Refunds for services from the National Health Fund remain a burning issue. At the moment the NHF is refunding examination costs for hospitalised patients and co-funded examinations, where primary health care facilities share the cost of out-patient examinations. In the past, the role of diagnostic imaging in the efficiency of the medical process has been underestimated, in some cases to such an extent that some diagnostic exams were not refunded unless referral was after a hospital admission. This was far from efficient. Nowadays, awareness of the importance of diagnostic imaging is growing, which is reflected by the increasing number of screening studies sponsored by local authorities. Of course there are issues to be resolved. One is the inadequate number of procedures limited by contract, leading to long waiting lists. Another important issue is the case of procedures performed over the contract. Private and public diagnostic entities are required to stay within limits of the contract. However, on the other hand they are obliged to perform every procedure in life threatening circumstances. Obviously this results in exceeding the number of examinations, leading to vigorous disputes with the NHF, sometimes ending in court.

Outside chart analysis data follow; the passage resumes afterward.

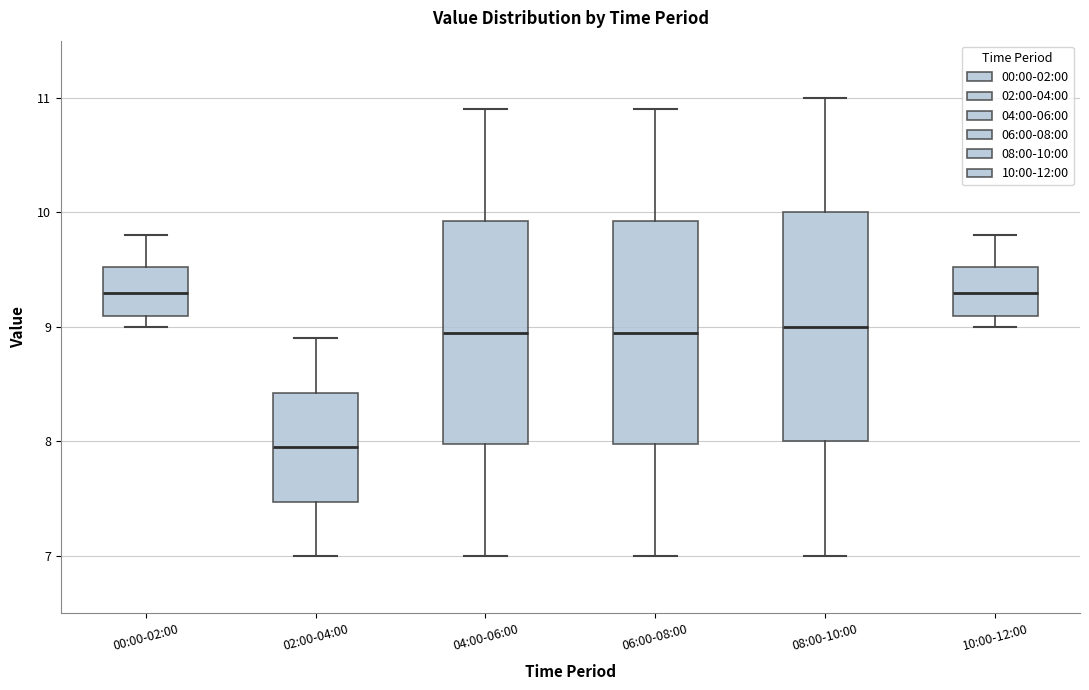

Reading left to right, transcribe this box plot: for each box, give where its median line is, the range the box spans, and where its two whiskers end, as read against the y-axis. The values are not printed on the chart, so give them approximately, as read against the axis.

00:00-02:00: median 9.3, box 9.1 to 9.5, whiskers 9.0 to 9.8
02:00-04:00: median 8.0, box 7.5 to 8.4, whiskers 7.0 to 8.9
04:00-06:00: median 9.0, box 8.0 to 9.9, whiskers 7.0 to 10.9
06:00-08:00: median 9.0, box 8.0 to 9.9, whiskers 7.0 to 10.9
08:00-10:00: median 9.0, box 8.0 to 10.0, whiskers 7.0 to 11.0
10:00-12:00: median 9.3, box 9.1 to 9.5, whiskers 9.0 to 9.8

Fortunately these are not the only sources of finance for diagnostic procedures. Over the years a more or less constant percentage of patients, on a level of 10%, have examinations financed by private insurance companies or with their own funds. Also worth mentioning is the ever expanding involvement of private diagnostic centres in an increasing number of pharmaceutical trials.

What about the future outlook? It is extremely optimistic. More and more projects to expand private diagnostic centres are being financed with European funds. At the moment the number of such beneficiaries is already quite substantial. Also there is growing awareness, even at the lowest levels of local authorities, that early diagnosis resulting from a timely diagnostic procedure is highly beneficial and therefore important. We can look forward with confidence to the future and expect a steadily growing market share of private companies in the business of diagnostic imaging.